Fintech is skyrocketing in popularity, posing the first serious challenge to legacy financial institutions. What is it & how does it work? Find out here.
What is Fintech & How Does it Work?
People used to stand on the corner of a city intersection and see their options for banking. On one side of the street, there was this national bank; on the other side, there was that regional bank. How your money was handled, your mortgage rate was determined, your investments were managed – everything was contingent on which side of the street you chose.
Thankfully, that’s changing.
Fintech is skyrocketing in popularity, posing the first serious challenge to legacy financial institutions. In this article, let’s review the basics of fintech. What is it, and how does it work? If you’re curious about the current financial landscape, consider this a beginner’s resource.
Fintech is a portmanteau of “financial technology.” Broadly, it refers to technologies that improve financial services – either by making them faster or more accessible, automating certain processes, or delivering services in a more user-friendly way.
Often, however, when you hear someone refer to “fintech,” they’re talking collectively about the companies and platforms that leverage financial technology. For instance, you might hear: “2022 has been a banner year for fintech.” (Which is true, by the way).
How does fintech work? Let’s explore a few common value props you hear from fintech companies.
Legacy financial institutions (i.e., the big banks on the corner of the street) have enjoyed a near-total monopoly on the common person’s finances for centuries. Now, with the advent of decentralized cryptocurrency, the ascendancy of secure blockchain technology, and almost complete internet penetration across demographics, people are increasingly turning to digital solutions as an alternative.

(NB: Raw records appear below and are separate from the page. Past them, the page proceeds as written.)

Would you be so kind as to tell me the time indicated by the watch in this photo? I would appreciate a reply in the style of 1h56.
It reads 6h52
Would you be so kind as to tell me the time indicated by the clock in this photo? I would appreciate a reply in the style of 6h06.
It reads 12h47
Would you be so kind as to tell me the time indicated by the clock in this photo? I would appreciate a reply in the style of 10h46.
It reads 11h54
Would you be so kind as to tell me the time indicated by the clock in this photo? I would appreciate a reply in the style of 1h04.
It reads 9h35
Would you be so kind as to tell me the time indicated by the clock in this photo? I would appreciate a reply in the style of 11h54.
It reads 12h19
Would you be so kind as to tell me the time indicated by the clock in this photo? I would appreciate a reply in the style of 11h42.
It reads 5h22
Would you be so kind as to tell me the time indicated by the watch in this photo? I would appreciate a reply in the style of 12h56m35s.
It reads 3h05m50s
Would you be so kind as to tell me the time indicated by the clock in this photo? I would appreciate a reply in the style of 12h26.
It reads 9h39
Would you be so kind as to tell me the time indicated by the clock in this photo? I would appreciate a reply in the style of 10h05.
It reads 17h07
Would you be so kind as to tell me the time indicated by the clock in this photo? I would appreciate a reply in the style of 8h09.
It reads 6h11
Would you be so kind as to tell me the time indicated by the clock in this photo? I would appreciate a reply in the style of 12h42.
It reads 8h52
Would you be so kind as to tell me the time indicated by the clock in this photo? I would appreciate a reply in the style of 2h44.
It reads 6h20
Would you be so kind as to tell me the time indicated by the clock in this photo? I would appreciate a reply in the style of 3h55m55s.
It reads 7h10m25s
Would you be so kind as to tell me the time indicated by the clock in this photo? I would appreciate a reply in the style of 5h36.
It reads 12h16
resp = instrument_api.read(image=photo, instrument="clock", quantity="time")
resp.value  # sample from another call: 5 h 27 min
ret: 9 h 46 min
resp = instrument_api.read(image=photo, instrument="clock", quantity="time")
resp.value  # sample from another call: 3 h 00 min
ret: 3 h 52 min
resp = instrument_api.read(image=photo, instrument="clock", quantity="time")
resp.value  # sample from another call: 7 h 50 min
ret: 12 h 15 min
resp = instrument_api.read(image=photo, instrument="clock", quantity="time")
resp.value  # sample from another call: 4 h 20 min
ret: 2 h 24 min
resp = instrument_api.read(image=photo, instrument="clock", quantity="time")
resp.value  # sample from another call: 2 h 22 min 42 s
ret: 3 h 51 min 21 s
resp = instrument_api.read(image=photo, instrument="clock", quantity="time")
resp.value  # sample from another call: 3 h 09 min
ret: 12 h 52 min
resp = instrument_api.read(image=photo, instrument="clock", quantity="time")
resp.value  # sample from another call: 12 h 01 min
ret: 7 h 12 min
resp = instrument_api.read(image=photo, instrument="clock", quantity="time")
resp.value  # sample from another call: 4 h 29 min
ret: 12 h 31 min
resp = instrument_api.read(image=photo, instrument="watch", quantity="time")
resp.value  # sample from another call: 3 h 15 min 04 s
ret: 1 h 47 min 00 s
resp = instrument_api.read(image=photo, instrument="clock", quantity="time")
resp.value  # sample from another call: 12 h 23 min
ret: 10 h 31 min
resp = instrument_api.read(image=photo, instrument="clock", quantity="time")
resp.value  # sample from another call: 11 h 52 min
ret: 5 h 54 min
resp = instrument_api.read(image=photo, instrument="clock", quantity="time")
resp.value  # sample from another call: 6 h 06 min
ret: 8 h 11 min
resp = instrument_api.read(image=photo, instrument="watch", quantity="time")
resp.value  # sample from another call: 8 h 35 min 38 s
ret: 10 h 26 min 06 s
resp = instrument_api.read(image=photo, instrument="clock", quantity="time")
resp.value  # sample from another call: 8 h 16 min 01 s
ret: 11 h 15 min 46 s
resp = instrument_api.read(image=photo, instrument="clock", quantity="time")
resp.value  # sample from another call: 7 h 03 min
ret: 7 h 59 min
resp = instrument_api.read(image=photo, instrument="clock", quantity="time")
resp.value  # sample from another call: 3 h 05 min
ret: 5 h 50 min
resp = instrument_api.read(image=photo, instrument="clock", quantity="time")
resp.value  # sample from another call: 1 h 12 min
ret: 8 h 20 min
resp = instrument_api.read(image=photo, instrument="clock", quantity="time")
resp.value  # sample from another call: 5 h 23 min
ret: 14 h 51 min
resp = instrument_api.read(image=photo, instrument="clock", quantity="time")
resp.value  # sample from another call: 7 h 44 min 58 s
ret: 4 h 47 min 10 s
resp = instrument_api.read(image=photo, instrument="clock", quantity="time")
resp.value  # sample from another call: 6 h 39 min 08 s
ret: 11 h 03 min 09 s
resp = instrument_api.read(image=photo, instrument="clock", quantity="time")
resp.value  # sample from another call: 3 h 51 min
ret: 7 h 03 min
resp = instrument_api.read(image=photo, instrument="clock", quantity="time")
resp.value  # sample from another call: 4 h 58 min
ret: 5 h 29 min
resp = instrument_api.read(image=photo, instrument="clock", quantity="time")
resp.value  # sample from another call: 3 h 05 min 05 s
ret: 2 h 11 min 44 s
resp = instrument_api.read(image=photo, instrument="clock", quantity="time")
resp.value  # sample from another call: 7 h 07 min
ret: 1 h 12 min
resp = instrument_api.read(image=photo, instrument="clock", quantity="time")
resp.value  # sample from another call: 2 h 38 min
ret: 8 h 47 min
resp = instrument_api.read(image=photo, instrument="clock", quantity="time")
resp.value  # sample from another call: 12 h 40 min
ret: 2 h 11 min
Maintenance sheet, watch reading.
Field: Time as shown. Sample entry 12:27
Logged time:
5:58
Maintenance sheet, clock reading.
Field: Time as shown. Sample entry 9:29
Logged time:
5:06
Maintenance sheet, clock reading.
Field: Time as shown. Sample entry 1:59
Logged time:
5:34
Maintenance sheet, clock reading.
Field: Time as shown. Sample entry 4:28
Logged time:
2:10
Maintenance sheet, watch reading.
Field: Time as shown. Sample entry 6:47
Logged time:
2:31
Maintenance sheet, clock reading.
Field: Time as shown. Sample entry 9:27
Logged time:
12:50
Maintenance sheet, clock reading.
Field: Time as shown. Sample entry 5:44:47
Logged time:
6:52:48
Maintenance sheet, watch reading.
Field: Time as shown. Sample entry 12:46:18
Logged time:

For example, take the recent class on personal finance and investment apps, like Green Dot, Coinbase, and the headline-attracting Robinhood.
Fintech companies streamline several onerous or time-consuming processes involved in banking and investing. A fintech app might offer investors a way to quickly buy and sell stocks, or an easy way to transfer money (PayPal is a popular example). Some fintech helps streamline company processes, like spend reconciliation and payment authorization.
Proptech (a close cousin of fintech dealing in real estate technology) can even streamline the process of buying and selling a home. “We’ve massively simplified the whole process,” says Regan McGee of his company Nobul.
“People think buying and selling real estate is complicated, but that’s a way for agents to justify their fees.” McGee’s company leverages AI-powered algorithms to match consumers with real estate agents, proving that technology can improve even the most complex consumer transactions.
The Bottom Line: Accessibility, Affordability, and Transparency
There’s a common theme in all fintech and fintech companies, whether it’s a personal finance app or real estate digital marketplace: they bring accessibility, affordability, and transparency to a traditionally exclusive, cost-prohibitive, and opaque industry.
Fintech offers a simpler way to handle all things related to money – sending it, trading it, tracking it, and using it wisely to buy your first home.